La presse américaine possède un sens consommé du décalage. La version magazine du Boston Globe, le premier quotidien de la capitale du Massachusetts, en a encore fait la démonstration. Son dernier numéro, publié en cette fin de semaine, consacre sa Une aux « Bostoniens de l’année ». Un classique du journalisme. Mais le choix de la rédaction du Boston Globe Magazine se révèle nettement plus inattendu. Deux hommes se partagent les honneurs: John Fish, le milliardaire américain à la tête de Boston 2024 (à gauche sur la photo), et Chris Dempsey, le principal opposant à la candidature olympique de la ville, animateur du groupe No Boston Olympics (assis à droite). Le pour et le contre d’un projet annoncé un temps comme favori dans la course aux Jeux, avant de faire flop et plonger le comité olympique américain (USOC) dans un réel embarras.
La rédaction du Boston Globe a réuni les deux hommes, pour une photo souvenir et un long entretien de plus d’une heure. Une rencontre décrite par la journaliste en charge du sujet comme « amicale, courtoise et constructive ». Les deux hommes se seraient découverts plus de points communs qu’ils l’imaginaient. Sur le papier, ils semblent pourtant très éloignés l’un de l’autre.
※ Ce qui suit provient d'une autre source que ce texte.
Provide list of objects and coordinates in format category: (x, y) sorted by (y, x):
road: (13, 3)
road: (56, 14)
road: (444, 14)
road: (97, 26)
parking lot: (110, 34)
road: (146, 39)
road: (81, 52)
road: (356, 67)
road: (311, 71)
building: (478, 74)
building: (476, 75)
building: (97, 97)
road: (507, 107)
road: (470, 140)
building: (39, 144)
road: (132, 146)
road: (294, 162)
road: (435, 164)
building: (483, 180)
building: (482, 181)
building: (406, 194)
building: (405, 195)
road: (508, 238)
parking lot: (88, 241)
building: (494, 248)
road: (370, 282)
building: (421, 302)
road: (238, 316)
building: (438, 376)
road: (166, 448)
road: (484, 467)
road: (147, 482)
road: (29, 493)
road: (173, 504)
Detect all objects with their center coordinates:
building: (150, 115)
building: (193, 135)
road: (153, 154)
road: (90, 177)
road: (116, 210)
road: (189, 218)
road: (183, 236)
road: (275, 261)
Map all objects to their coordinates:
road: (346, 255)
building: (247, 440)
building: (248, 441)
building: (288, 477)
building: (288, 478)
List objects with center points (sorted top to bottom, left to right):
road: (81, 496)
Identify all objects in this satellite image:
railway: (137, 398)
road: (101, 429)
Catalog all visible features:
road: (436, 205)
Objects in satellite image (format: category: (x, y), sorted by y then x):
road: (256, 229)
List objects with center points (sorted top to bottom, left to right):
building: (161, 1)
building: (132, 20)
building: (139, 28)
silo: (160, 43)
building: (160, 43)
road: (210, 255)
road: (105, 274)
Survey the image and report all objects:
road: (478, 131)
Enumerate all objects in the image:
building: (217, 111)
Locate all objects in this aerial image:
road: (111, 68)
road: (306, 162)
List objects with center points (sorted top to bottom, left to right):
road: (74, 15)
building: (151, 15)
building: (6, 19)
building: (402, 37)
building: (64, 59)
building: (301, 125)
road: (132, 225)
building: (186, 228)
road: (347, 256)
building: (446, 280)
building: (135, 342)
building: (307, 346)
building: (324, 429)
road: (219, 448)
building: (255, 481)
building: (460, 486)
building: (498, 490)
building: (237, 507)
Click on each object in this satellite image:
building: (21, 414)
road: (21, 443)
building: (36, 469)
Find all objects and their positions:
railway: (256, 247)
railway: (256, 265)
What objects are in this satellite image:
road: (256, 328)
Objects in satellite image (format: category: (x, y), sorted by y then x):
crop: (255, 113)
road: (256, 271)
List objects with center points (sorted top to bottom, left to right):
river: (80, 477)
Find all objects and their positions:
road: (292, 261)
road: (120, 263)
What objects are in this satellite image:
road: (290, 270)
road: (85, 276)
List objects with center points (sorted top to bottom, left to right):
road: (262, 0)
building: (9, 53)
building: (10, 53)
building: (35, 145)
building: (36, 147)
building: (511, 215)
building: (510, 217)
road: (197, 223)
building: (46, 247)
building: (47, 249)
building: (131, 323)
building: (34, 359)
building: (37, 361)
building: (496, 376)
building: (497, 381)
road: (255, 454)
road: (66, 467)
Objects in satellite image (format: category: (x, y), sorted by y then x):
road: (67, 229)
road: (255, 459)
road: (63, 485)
John Fish, 55 ans, dirige le groupe Suffolk Construction. Sa fortune est réelle, son réseau très influent. Aux premières semaines du projet olympique, il a convaincu un solide panel de chefs d’entreprise de monter à bord et de s’engager dans l’aventure. Son « empire » pèserait aujourd’hui 2,7 milliards de dollars. Chris Dempsey, 33 ans, a travaillé un temps au département des transports de l’état, avant d’entrer en politique et accompagner notamment le Congressiste Joe Kennedy III.
A l’heure de se pencher sur leurs longs mois de campagne, l’un pour la candidature olympique, l’autre pour l’envoyer aux oubliettes, John Fish et Chris Dempsey n’avouent aucun regret. « Je ne regrette pas une seconde d’avoir essayé, je le referais sans une hésitation », avance John Fish. « Nous pouvons être fiers de la démarche que nous avons initiée et de la façon dont elle a pu rassembler autant de gens différents venus de toute la ville et de tout l’état, suggère Chris Dempsey. Nous devons maintenant entretenir cette dynamique et continuer à inciter les habitants à s’interroger sur l’avenir de leur ville. »
Pour John Fish, il ne fait aucun doute, même après l’échec du projet, que les Jeux auraient changé pour toujours Boston et ses environs. « A l’arrivée, l’impact aurait été positif et l’héritage indiscutable », insiste-t-il. Chris Dempsey, lui, soutient toujours le contraire.
Mais l’expérience olympique a enseigné aux deux hommes une leçon commune: l’importance de tenir compte de l’avis de la population avant d’engager un projet aux dimensions d’une candidature aux Jeux d’été. « L’expérience m’a rendu très humble, a expliqué John Fish au Boston Globe Magazine. Elle m’a aidé à comprendre la nécessité d’impliquer le public dès le premier jour. J’ai aussi réalisé qu’il est encore plus important de l’informer et le consulter sur tous les aspects du processus. » Une leçon pour John Fish. Et, plus encore, pour les autres villes candidates.